I also had copper sputtering troubles with mine (the extraction electrode of course), and have switched to something that doesn't sputter as well. I'm now using magnesium, but Al would probably be nearly as good, based on sputter rates from the old "procedures" book. At any rate, it's easy enough to clean off -- gun cleaning supplies are cheap and they specialize in copper removal chemistry. (ammonia or acetic acid work, but the pro copper removers add some things that work even better). With stainless, it will take longer to sputter to failure, but...will be lots harder to get off to fix it too.
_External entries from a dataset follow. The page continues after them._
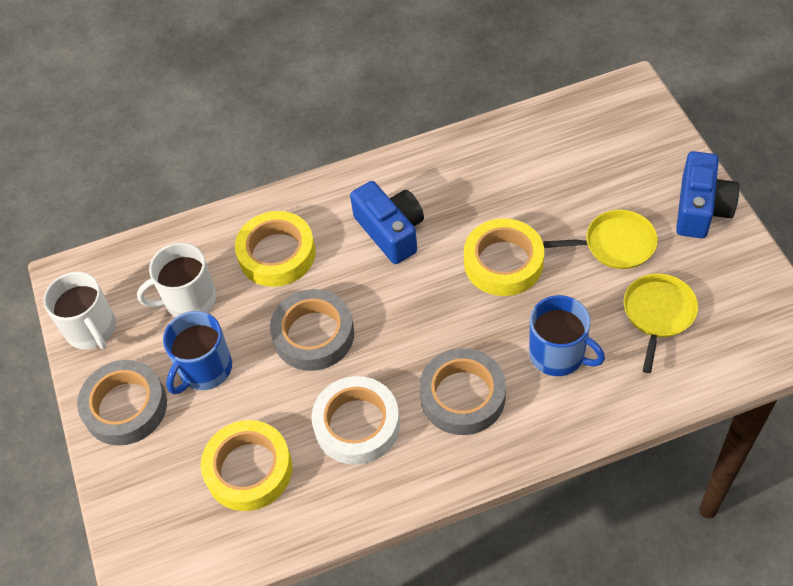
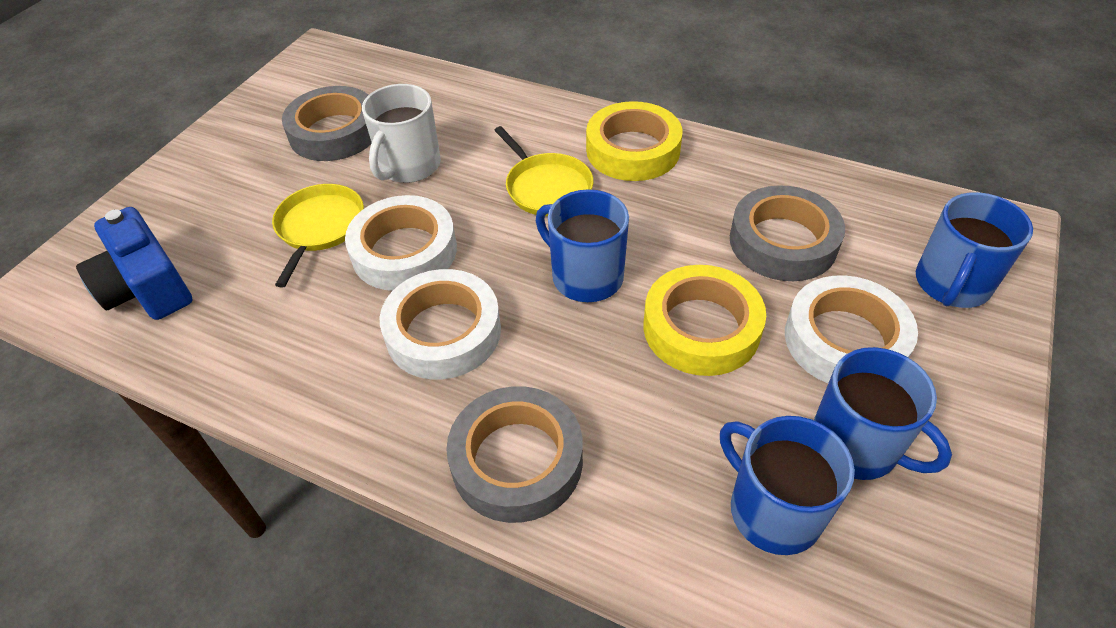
blue camera: 2 -> 1
blue mug: 2 -> 4
white mug: 2 -> 1
white tape: 1 -> 3
yellow tape: 3 -> 2

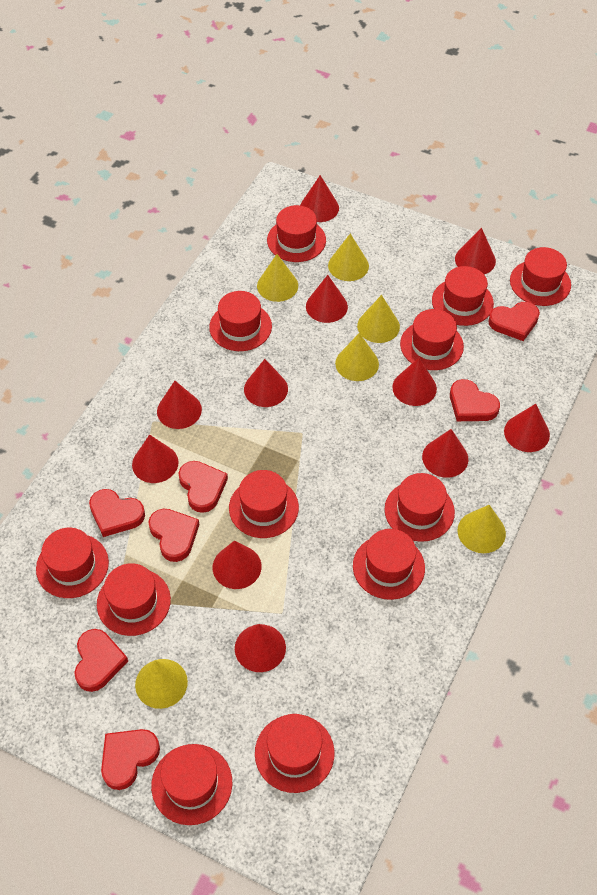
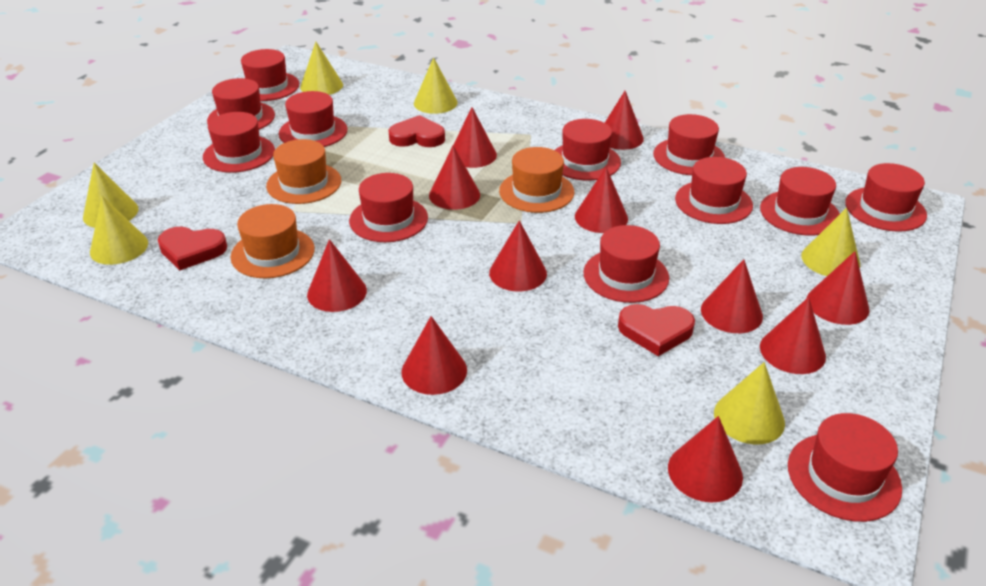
orange hat: 0 -> 3
red heart: 7 -> 3

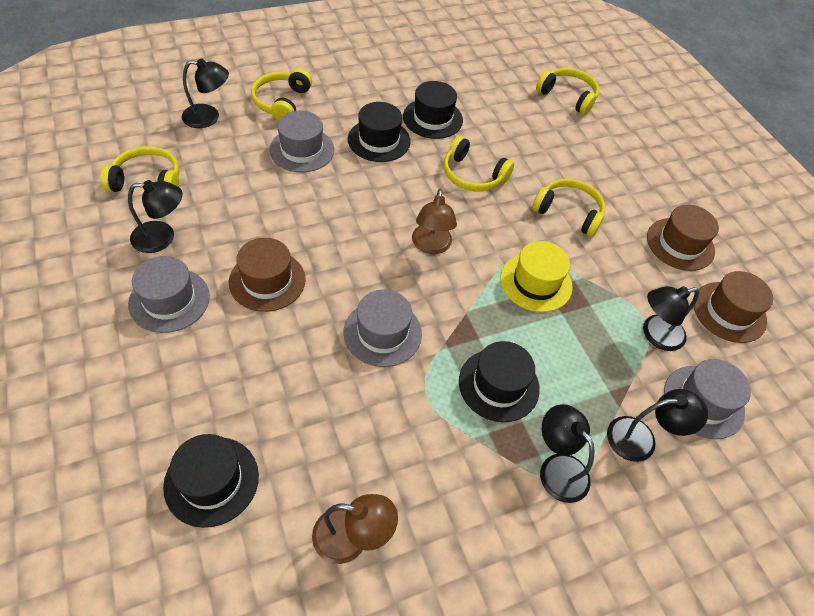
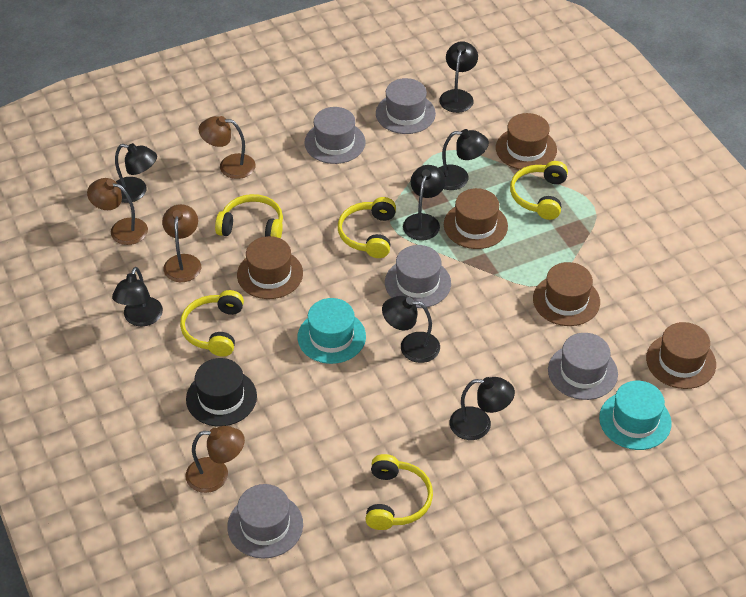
black hat: 4 -> 1
black lamp: 5 -> 7
brown hat: 3 -> 5
brown lamp: 2 -> 4
grey hat: 4 -> 5
turquoise hat: 0 -> 2
yellow hat: 1 -> 0

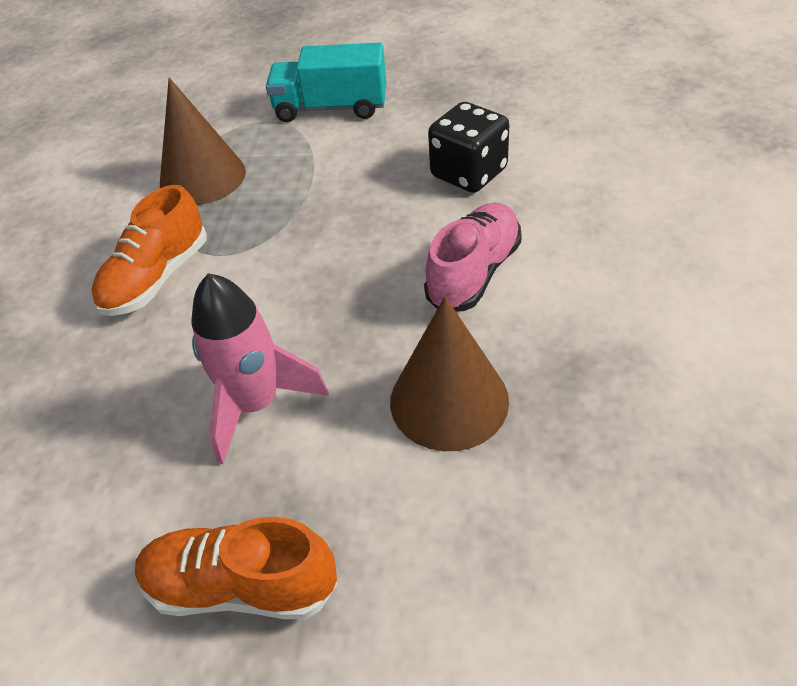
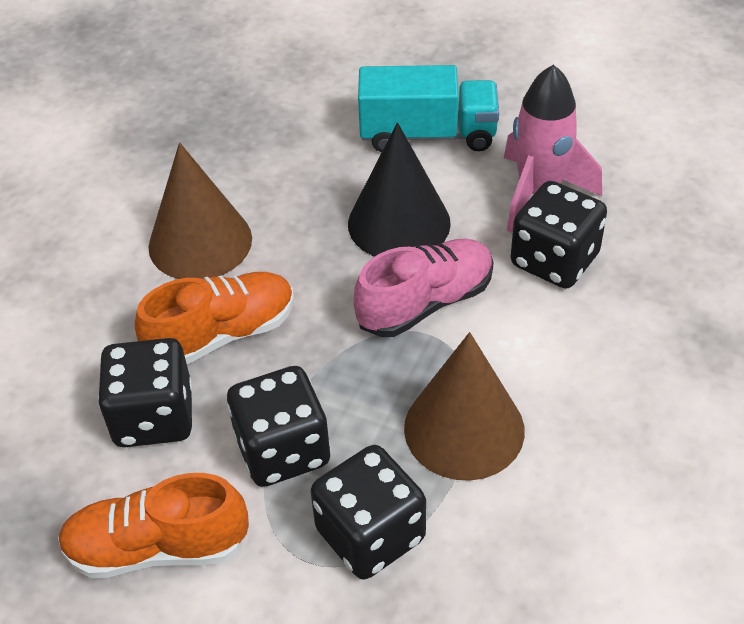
black cone: 0 -> 1
black dice: 1 -> 4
I find that in my ion sources, an ECR magnet tuned right is worth quite a lot. For the same everything else I can run 2 orders magnitude lower pressure, or at the same pressure, *far* less power -- which in turn helps with sputtering, heat and all the rest. I've not yet made the promised measurements on atomic vs diatomic ions, but I will, and various literature says go ahead and do the magnet thing, it's better. In my case, I made a yoke that fits outside the rest with magnets on it, and one pole piece slides to adjust the field. It's not real critical, but moderately so. I happen to have gotten a magnetometer to measure this, and found that the simulations and other online resources are a bit optimistic about the net field you're going to get where it counts (eg in the middle of the gas tube) -- they tend to be off by about 20%, and that's more error than this process tolerates. In that range, though, you can just make a thing where you can slide one pole piece back and forth, and you quickly find the sweet spot. In your case, you'll need a mag field 200/2450 of what I'm using (about 980 gauss), which will be almost too easy to get -- and stray lab fields will mess you up somewhat if you're not careful about that.
Attachments
uWaveCloseup.jpg
uWaveCloseup.jpg (47.44 KiB) Viewed 2455 times
Why guess when you can know? Measure!